■ **WHAT IS BEING ASKED**: Below is a block of entries; repeat exactly the lines starting at the line that contains "9: (1211, 16)" and ending at the line that contains "30: (1482, 168)", both included.

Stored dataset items
_____
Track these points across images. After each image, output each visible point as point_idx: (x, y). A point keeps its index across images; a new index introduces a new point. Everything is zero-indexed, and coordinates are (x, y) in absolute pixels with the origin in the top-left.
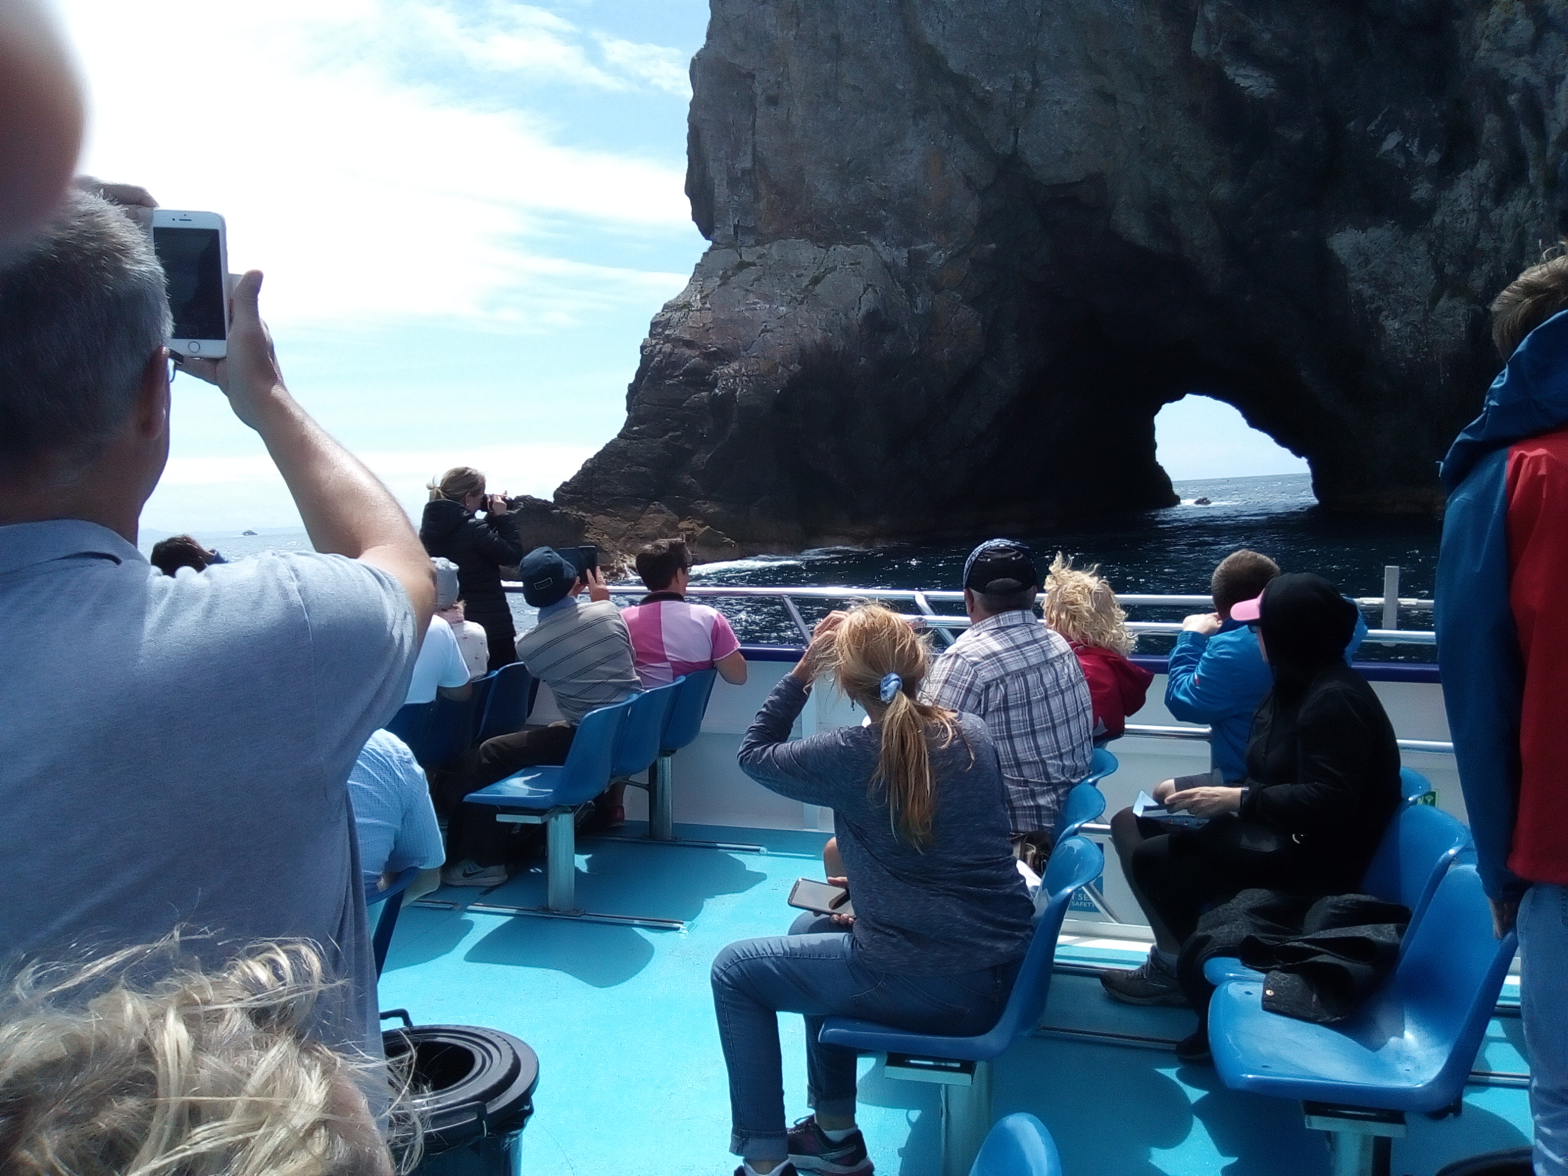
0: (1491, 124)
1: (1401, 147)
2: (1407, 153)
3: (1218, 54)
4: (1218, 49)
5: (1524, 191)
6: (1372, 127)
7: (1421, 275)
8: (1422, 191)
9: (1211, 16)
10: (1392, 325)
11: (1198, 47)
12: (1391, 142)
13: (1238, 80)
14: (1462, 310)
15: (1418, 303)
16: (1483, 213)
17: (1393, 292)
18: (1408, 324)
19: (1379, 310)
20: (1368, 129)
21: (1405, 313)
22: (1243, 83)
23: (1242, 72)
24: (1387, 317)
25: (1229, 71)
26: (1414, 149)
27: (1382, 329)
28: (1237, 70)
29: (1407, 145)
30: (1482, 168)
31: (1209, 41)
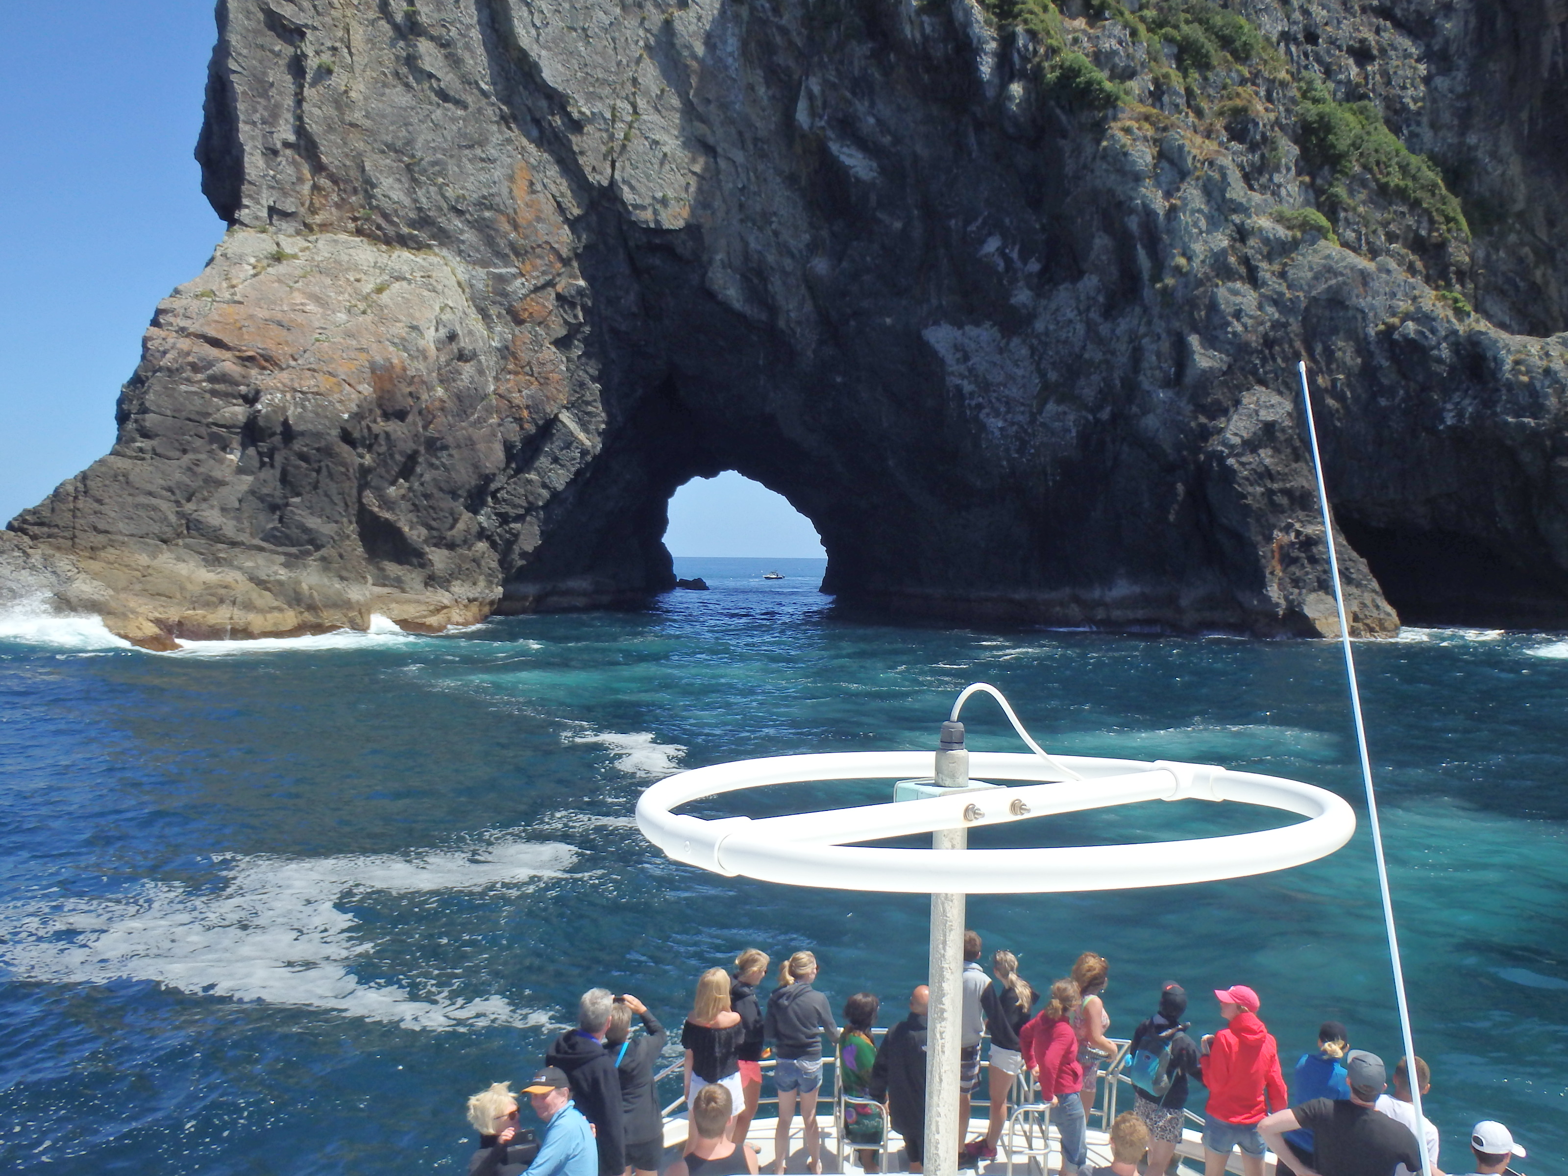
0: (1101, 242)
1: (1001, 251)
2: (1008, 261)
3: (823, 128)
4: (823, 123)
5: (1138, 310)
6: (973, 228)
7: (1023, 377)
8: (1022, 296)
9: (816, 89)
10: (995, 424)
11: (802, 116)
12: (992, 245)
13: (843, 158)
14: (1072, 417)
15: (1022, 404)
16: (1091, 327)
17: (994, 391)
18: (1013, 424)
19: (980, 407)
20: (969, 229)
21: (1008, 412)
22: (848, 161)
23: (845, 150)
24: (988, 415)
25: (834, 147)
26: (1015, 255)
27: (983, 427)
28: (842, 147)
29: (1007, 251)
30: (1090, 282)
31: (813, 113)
_____
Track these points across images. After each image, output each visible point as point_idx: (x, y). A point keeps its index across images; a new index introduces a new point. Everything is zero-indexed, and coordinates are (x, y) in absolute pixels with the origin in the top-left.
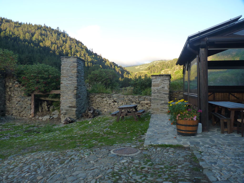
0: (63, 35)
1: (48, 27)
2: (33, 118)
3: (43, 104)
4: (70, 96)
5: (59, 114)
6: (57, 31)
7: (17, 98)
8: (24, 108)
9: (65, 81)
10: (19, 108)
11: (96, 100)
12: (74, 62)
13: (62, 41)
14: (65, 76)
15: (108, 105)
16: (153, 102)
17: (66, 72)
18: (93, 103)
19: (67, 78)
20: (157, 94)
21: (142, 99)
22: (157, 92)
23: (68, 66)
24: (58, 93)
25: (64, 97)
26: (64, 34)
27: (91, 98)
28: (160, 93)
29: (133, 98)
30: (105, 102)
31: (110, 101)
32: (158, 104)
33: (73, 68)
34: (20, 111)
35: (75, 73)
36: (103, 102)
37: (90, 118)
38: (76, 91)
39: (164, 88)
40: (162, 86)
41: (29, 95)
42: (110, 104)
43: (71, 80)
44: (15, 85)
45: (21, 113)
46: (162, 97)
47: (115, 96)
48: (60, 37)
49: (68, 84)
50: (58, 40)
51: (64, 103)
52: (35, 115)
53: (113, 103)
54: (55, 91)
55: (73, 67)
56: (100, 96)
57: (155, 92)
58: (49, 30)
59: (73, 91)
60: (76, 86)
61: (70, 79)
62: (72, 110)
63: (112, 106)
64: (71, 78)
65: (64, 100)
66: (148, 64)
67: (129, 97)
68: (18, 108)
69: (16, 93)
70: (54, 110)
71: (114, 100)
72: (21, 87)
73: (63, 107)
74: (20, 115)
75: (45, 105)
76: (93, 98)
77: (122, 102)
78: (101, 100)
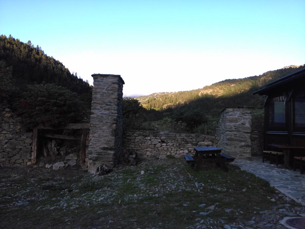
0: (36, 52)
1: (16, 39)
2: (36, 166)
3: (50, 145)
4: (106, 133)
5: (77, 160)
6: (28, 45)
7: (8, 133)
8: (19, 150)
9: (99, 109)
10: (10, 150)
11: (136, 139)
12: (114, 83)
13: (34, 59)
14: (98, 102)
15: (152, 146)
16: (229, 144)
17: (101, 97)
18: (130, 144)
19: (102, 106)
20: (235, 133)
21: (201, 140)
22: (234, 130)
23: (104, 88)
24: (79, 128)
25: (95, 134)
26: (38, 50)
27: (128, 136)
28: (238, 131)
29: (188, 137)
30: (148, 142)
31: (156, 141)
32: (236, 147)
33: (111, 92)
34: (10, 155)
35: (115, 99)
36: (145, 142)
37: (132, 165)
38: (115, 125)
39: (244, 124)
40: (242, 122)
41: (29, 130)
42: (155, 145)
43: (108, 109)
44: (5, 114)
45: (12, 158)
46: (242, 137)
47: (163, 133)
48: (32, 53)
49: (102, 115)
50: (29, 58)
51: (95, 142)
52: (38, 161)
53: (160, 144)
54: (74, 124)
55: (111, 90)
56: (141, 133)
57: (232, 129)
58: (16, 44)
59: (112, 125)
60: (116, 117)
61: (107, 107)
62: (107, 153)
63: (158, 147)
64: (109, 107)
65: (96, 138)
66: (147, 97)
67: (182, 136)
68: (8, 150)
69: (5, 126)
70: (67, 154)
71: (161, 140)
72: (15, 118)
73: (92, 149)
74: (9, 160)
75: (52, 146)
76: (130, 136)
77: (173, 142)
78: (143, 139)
_____
■ **SOLUTION FOR THIS PROBLEM**:
9: (1211, 16)
10: (1392, 325)
11: (1198, 47)
12: (1391, 142)
13: (1238, 80)
14: (1462, 310)
15: (1418, 303)
16: (1483, 213)
17: (1393, 292)
18: (1408, 324)
19: (1379, 310)
20: (1368, 129)
21: (1405, 313)
22: (1243, 83)
23: (1242, 72)
24: (1387, 317)
25: (1229, 71)
26: (1414, 149)
27: (1382, 329)
28: (1237, 70)
29: (1407, 145)
30: (1482, 168)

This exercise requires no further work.